# [Task brief]
Working from the entries below, give again each line from the first through the one containing "Comme vous le", exactly and with nothing else.

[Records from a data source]
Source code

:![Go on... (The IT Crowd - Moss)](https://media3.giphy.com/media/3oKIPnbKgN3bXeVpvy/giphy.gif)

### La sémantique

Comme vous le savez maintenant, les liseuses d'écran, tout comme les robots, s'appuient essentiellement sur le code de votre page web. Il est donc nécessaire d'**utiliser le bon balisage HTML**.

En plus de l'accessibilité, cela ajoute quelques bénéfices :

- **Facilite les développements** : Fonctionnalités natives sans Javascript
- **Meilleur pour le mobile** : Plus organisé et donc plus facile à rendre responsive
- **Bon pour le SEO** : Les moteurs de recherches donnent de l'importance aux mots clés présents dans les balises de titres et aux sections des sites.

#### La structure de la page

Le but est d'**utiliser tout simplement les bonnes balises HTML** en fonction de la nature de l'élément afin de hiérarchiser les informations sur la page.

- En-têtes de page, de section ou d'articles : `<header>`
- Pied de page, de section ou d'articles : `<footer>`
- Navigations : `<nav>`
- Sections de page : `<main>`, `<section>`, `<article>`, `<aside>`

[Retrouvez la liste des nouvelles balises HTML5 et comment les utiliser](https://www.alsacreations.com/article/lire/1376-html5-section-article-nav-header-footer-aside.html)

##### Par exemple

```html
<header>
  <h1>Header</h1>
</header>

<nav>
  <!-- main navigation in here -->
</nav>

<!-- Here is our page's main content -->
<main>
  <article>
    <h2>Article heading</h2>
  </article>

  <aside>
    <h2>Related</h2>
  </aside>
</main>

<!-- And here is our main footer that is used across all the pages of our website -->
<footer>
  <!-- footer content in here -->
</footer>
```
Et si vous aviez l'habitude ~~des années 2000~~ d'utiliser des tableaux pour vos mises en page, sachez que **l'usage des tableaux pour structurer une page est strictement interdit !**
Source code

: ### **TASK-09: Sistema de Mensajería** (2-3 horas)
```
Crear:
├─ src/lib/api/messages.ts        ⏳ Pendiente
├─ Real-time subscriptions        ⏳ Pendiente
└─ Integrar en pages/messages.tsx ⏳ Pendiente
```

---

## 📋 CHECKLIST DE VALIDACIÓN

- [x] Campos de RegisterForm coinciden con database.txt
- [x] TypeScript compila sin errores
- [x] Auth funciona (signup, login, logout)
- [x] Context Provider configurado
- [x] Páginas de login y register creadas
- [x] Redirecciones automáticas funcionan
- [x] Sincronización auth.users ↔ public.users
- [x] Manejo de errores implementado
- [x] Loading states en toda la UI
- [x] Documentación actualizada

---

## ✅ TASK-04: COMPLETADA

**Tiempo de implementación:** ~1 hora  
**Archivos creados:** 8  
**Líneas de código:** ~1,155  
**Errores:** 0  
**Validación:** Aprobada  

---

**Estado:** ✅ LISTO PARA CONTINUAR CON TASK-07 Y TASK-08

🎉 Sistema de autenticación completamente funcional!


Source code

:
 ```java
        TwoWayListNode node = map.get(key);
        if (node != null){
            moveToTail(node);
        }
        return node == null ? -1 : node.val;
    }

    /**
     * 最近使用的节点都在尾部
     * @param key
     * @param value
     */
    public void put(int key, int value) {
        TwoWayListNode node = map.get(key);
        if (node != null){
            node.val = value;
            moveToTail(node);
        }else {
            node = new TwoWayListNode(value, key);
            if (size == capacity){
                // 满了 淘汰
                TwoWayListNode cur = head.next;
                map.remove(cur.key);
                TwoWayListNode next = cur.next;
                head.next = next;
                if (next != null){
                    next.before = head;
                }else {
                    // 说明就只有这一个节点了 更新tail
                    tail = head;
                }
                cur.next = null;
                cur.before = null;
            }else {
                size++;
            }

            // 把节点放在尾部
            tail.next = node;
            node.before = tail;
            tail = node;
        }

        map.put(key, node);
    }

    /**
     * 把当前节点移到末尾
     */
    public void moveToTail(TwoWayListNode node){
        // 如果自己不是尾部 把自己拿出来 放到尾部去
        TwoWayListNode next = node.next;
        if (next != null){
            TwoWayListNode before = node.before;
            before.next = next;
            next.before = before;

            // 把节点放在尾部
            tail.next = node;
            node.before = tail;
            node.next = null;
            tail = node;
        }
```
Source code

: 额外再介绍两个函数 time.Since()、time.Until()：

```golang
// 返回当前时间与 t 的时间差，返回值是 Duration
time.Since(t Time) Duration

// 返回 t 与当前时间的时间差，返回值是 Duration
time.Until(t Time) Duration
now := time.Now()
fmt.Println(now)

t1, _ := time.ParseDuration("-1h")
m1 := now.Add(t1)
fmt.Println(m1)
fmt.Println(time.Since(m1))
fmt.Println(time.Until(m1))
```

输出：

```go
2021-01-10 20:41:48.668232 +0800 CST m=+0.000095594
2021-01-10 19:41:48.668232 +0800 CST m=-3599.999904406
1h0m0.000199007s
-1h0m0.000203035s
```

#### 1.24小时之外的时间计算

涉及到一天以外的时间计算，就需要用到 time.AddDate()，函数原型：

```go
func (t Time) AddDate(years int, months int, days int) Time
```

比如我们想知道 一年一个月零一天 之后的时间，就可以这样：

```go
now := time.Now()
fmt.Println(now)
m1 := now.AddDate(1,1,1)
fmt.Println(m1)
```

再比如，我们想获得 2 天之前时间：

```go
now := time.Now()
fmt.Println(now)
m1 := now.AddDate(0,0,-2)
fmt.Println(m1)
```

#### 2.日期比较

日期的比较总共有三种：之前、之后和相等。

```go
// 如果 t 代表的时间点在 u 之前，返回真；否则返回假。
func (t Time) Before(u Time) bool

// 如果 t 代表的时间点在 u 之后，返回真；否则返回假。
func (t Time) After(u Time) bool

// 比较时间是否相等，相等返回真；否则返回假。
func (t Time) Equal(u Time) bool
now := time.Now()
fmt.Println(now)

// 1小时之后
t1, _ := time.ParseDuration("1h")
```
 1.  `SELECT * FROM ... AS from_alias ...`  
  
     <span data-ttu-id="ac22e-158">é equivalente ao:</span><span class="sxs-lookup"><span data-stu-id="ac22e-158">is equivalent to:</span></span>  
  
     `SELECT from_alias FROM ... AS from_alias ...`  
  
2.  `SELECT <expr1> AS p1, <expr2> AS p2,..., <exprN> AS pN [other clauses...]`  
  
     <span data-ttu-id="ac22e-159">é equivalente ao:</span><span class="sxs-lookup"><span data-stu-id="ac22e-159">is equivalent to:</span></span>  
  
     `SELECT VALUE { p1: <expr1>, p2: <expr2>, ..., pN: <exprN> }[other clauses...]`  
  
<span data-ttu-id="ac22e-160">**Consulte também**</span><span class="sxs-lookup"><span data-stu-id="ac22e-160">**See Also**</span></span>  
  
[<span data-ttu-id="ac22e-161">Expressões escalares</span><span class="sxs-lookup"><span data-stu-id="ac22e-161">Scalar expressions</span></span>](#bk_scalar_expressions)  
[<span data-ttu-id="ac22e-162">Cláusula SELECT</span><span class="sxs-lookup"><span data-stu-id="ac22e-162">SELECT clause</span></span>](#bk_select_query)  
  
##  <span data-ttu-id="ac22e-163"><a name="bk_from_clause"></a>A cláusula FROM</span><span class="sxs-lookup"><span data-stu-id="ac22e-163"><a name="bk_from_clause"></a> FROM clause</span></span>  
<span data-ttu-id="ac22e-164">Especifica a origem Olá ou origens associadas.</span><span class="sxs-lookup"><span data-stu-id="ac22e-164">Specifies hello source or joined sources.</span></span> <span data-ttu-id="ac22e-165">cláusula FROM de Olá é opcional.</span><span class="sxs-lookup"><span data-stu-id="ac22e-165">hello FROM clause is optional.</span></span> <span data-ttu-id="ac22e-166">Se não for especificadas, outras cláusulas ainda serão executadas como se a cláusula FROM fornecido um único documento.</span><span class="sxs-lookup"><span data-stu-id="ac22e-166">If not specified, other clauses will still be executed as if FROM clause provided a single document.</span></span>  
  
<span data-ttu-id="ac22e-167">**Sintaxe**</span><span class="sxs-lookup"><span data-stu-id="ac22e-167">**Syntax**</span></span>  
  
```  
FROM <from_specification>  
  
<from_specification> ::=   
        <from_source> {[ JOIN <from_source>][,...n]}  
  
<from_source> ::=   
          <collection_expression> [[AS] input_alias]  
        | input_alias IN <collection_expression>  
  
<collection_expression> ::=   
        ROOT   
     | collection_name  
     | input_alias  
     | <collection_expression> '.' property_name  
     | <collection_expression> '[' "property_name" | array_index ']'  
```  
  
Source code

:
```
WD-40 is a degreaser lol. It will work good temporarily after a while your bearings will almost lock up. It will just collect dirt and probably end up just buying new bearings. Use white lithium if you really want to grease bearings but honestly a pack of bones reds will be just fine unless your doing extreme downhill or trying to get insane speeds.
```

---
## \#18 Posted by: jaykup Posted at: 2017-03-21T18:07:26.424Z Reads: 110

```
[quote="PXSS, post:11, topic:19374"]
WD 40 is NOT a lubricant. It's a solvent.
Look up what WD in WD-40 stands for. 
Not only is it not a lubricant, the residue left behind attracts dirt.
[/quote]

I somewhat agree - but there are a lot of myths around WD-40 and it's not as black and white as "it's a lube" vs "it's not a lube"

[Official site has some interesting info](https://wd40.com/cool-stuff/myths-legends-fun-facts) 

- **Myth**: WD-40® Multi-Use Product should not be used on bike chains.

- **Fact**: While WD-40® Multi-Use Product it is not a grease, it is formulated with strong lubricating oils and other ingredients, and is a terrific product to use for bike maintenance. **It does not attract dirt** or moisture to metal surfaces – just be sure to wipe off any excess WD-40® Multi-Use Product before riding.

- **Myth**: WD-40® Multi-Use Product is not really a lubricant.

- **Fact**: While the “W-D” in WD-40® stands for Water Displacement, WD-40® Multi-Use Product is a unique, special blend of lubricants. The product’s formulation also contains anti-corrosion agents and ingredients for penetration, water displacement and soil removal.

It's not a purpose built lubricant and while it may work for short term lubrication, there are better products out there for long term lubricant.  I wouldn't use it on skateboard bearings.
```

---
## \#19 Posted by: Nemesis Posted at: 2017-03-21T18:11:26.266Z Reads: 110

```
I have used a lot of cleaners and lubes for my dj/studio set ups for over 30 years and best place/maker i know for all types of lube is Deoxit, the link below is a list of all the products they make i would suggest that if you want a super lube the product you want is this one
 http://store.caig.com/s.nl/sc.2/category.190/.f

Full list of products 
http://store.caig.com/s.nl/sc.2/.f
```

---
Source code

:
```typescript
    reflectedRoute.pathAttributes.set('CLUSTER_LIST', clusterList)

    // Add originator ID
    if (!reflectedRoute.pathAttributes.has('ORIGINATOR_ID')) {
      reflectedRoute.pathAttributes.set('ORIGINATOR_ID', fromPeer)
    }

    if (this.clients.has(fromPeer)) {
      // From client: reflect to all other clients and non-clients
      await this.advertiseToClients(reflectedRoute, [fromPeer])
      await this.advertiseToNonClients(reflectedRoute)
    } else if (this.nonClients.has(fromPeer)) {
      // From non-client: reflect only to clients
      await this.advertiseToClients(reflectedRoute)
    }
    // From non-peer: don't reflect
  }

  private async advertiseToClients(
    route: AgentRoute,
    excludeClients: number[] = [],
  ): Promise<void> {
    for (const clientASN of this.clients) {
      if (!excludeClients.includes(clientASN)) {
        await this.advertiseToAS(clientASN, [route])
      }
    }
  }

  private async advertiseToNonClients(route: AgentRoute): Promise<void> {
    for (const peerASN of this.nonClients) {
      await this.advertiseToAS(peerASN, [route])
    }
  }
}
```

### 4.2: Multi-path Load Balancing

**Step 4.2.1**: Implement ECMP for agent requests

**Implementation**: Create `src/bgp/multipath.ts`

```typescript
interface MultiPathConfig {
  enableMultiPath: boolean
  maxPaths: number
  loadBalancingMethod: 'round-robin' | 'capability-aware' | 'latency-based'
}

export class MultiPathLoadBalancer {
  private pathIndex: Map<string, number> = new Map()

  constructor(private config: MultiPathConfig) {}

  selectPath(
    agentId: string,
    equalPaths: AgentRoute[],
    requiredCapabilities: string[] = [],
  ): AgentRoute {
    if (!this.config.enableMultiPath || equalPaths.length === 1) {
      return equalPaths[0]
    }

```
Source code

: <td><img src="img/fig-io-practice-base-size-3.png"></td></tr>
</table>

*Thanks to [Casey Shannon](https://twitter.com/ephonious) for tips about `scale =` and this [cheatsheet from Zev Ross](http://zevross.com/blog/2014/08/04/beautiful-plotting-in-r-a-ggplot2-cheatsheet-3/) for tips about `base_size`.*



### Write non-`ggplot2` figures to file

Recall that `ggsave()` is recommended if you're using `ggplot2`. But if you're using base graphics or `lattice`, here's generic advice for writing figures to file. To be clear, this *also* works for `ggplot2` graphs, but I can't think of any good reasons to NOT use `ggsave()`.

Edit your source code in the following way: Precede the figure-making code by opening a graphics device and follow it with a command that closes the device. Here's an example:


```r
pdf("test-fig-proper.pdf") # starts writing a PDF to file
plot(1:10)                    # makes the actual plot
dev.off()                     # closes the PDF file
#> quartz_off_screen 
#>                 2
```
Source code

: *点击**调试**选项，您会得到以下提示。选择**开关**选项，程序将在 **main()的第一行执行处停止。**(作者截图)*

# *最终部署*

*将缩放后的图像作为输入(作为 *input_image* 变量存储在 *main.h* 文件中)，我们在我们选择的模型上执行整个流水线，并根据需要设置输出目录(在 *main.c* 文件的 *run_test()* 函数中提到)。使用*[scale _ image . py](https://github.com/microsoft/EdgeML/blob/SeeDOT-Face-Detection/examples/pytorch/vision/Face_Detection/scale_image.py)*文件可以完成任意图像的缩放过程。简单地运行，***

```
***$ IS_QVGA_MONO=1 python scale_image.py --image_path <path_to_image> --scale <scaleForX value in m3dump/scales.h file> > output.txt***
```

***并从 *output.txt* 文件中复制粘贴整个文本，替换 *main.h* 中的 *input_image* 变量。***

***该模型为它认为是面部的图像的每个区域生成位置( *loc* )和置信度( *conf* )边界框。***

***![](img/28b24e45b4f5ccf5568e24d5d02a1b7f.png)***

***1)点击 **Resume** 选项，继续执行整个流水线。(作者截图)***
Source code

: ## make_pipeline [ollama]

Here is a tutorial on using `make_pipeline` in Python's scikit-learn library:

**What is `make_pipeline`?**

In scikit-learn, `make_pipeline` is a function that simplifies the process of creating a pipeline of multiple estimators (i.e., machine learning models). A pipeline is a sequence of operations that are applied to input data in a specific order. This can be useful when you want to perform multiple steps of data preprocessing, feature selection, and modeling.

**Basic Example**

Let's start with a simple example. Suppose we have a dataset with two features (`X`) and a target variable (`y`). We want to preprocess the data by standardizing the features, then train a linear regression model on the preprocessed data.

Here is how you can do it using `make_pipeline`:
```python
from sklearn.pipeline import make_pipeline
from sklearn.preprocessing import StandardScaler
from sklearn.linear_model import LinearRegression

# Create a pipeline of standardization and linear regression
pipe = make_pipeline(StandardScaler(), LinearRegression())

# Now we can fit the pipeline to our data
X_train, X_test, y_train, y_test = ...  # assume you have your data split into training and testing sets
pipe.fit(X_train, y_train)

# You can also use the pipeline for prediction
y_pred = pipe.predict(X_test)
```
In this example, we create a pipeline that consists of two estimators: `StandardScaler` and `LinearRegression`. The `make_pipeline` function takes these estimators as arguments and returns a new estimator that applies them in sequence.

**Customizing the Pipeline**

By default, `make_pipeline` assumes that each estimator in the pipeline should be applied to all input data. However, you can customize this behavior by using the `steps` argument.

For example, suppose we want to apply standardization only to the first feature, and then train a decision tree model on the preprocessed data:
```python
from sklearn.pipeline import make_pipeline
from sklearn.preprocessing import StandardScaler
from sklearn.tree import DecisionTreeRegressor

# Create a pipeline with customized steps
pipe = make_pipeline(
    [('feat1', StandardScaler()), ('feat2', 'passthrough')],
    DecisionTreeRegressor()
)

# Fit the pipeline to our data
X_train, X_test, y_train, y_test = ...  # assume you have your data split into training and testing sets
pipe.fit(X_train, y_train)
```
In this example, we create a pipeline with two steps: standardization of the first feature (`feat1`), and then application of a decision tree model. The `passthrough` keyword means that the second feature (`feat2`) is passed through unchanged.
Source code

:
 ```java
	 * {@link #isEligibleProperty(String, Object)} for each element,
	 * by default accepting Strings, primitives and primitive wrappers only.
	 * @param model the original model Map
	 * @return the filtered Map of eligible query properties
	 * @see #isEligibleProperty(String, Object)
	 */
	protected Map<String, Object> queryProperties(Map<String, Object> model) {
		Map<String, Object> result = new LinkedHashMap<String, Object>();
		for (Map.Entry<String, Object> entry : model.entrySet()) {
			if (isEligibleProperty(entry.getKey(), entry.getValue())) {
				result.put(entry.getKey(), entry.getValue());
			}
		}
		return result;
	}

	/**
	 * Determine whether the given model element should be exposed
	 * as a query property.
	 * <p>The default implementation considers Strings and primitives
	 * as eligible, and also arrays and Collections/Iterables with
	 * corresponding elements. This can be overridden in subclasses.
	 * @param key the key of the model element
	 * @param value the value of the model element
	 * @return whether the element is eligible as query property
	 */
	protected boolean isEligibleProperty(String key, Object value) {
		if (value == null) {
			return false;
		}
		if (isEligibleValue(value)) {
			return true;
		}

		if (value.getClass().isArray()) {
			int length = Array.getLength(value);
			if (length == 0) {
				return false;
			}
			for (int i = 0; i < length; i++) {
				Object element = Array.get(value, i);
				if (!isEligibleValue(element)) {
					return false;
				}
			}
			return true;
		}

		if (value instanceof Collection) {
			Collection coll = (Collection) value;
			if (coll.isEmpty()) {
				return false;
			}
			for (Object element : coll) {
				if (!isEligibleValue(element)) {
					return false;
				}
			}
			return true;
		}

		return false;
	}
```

# [Exercise output]
Source code

:![Go on... (The IT Crowd - Moss)](https://media3.giphy.com/media/3oKIPnbKgN3bXeVpvy/giphy.gif)

### La sémantique

Comme vous le savez maintenant, les liseuses d'écran, tout comme les robots, s'appuient essentiellement sur le code de votre page web. Il est donc nécessaire d'**utiliser le bon balisage HTML**.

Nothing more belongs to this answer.